─── Extrait du document

Conflits chez Antaser Togo - Enquête
Mercredi, 8 mars 2023

APRNEWS - Enquête : Les actionnaires de Antaser Togo à couteaux tirés sur la plate-forme portuaire de Lomé.

APRNEWS - Antaser Togo fait face, depuis sept ans, à une grave crise opposant ses actionnaires belges et togolais. L’affaire est devant les tribunaux togolais.

APRNEWS - Tout commence en 2015 par un contrat entre Antaser, société belge spécialisée dans la gestion et le traitement des bordereaux électroniques de suivi des cargaisons en collaboration avec les Etat togolais, et un groupe d’hommes d’affaires togolais à travers la création d’une société de droit togolais filiale de la maison mère d’Anser Anvers sur la plate-forme portuaire de Lomé. Décryptage !!!

Au départ de l’affaire, le groupe d’hommes d’affaires togolais, sous la houlette de Mr Akouété Adanbounou, entre en contact avec Mr Servais Codjia, franco-béninois/camerounais et représentant du groupe Antaser en Afrique. Ainsi est créé entre Mr Akouété Adanbounou et Mr Freddy Van Tichelen, par le biais de son collaborateur, Mr Servais Codjia, une relation d’affaire qui aboutit en Juin 2015 à la signature entre Antaser Afrique et l’Etat togolais, de la convention de mandat pour « traitement et émissions des Besc» .Cet accord est consolidé par un arrêté interministériel enregistré sous le numéro 001MEF/MCPSP/MTPT/DC du 08 avril 2015.

──────

**Tâches à réaliser**:
**1.** Traduisez en anglais cette phrase de l'enquête sur Antaser Togo : « L’affaire est devant les tribunaux togolais. »
**2.** Indiquez si chacune des affirmations suivantes concorde avec l'enquête sur Antaser Togo, en répondant par oui ou non et en citant les mots décisifs du texte.
(a) La crise oppose des actionnaires belges et togolais.
(b) Mr Servais Codjia représente le groupe Antaser en Europe.
(c) La convention de mandat a été signée en juin 2015.
**3.** Rédigez la suite de l'enquête sur Antaser Togo en partant de sa dernière phrase.

─── Données disponibles

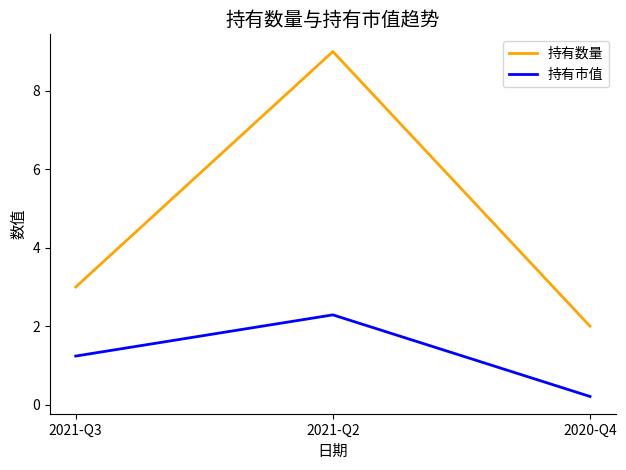

What position from the left is 2020-Q4?

3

──────

**Tâches résolues**:
**1.** The case is before the Togolese courts.

**2.**
(a) Oui : « une grave crise opposant ses actionnaires belges et togolais »
(b) Non : « représentant du groupe Antaser en Afrique »
(c) Oui : « aboutit en Juin 2015 à la signature »

**3.**
En effet, en août 2015, les partenaires belges et togolais procèdent à la création d’une nouvelle société au Togo par l’entremise du notaire Maître Sylvia Adjoa-Aquereburu.

Dans les statuts de la société, dont nous avons reçu une copie, Mr Freddy Van Tichelen est l’actionnaire majoritaire détenteur de 52% de participation au capital de la société fixé à 10 millions de francs cfa. Son représentant à la création de l'entreprise, Mr Servais Codjia désigné directeur général de Antaser Afrique, filiale du Togo, détenait quant à lui, 15% des parts et Mme Tina Tichelen, directrice du groupe Antaser, 14%. Quant aux 19% restant du capital, ils étaient répartis entre les partenaires et associés togolais.

Dans la marche active de la société nouvellement constituée, les choses semblaient bien se passer à la grande satisfaction des différents partenaires qui parviendront à postériori à installer rapidement les infrastructures locales et procèderont dans la foulée au démarrage des activités du Besc sur la plate-forme portuaire de Lomé.  

La nouvelle société créée avait pour missions : « l’assistance au contrôle et à l’existence effective du Besc import sur chaque cargaison entrant au Togo ainsi que la mise en place de l’infrastructure nécessaire au traitement du Besc Export ».

Selon le groupe Antaser basé à Anvers et dirigé par Mme Tina Van Tichelen, représentante légale du président du groupe, son père, Mr Fréddy Van Tichelen estime qu’entre août et décembre 2015, les choses fonctionnaient normalement. Puis surviennent entre janvier et mars 2016, des contestations “inexplicables” selon le groupe Antaser, et “contraires aux intérêts du Togo” quant à l’application des pénalités prévues en cas de non-respect du principe d’exigence de la prise en charge des Besc à l’embarquement.

Ainsi, depuis près de six ans, les deux entités se disputent la mainmise sur le très lucratif marché des bordereaux électroniques de suivi des cargaisons (Besc) au Togo. Une affaire qui génère selon les estimations  5 à 10 millions d'euros par an.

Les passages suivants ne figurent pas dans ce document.